There are numerous reasons why SIPs are necessary and important.
- SIPs protect our air: SIPs play a key role in attaining good air quality and protecting citizen's health.
- SIPs are required by law: The FCAA requires states with counties failing to meet NAAQS to produce a SIP.
- Failure to produce a SIP has consequences: If a state fails to submit or implement a SIP, or if it submits a SIP that is unacceptable to the EPA, the EPA has the power to impose sanctions or other penalties on that state. Possible sanctions include cutting off federal highway funds and setting more stringent pollution offsets for certain emitters. Offsets are the reduction of current emissions at a rate equal to or greater than the amount of emissions expected to be produced in a new project.
How do SIPs affect me?
Texas' SIP affects you in numerous ways.
As an individual
- Protect your health: SIPs aim to implement air quality standards, which are created to protect human health, including your health. Therefore, SIPs aim to improve air quality to a degree that is beneficial for the health and well-being of you and your family.
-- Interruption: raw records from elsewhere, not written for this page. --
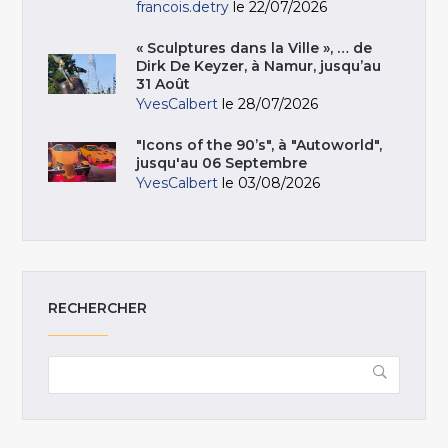
francois.detry
le 22/07/2026
« Sculptures dans la Ville », … de
Dirk De Keyzer, à Namur, jusqu’au
31 Août
YvesCalbert
le 28/07/2026
"Icons of the 90’s", à "Autoworld",
jusqu'au 06 Septembre
YvesCalbert
le 03/08/2026
RECHERCHER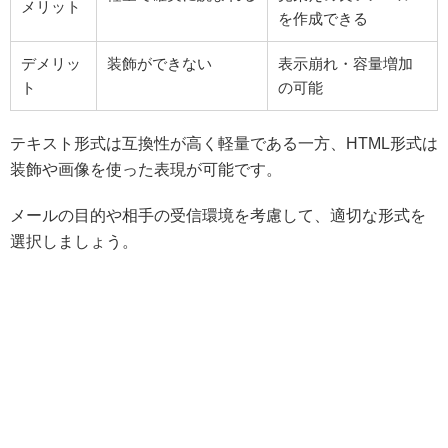
メリット
を作成できる
デメリッ
装飾ができない
表示崩れ・容量増加
ト
の可能
テキスト形式は互換性が高く軽量である一方、HTML形式は
装飾や画像を使った表現が可能です。
メールの目的や相手の受信環境を考慮して、適切な形式を
選択しましょう。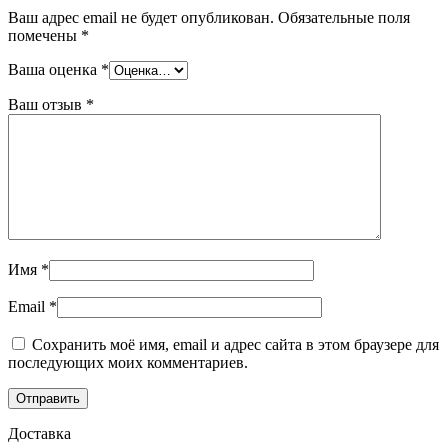
Ваш адрес email не будет опубликован.
Обязательные поля
помечены
*
Ваша оценка
*
Ваш отзыв
*
Имя
*
Email
*
Сохранить моё имя, email и адрес сайта в этом браузере для
последующих моих комментариев.
Доставка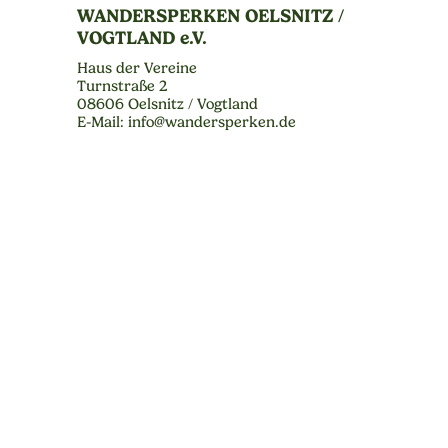
WANDERSPERKEN OELSNITZ /
VOGTLAND e.V.
Haus der Vereine
Turnstraße 2
08606 Oelsnitz / Vogtland
E-Mail: info@wandersperken.de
- Regulations: Rules set requirements that may affect your everyday life. In some cases, rules may place restrictions on you by creating requirements that may affect the operation, design and emissions level of your property (i.e. your motor vehicle). In other cases rules may offer you incentives to choose technologies that further the SIP's goal.
As a business
- Regulations: Rules set requirements that may apply to your industry. Regulations may place restrictions on activities and equipment used in your business that affect quality levels. Other regulations may provide incentives that your firm may be able to take advantage of.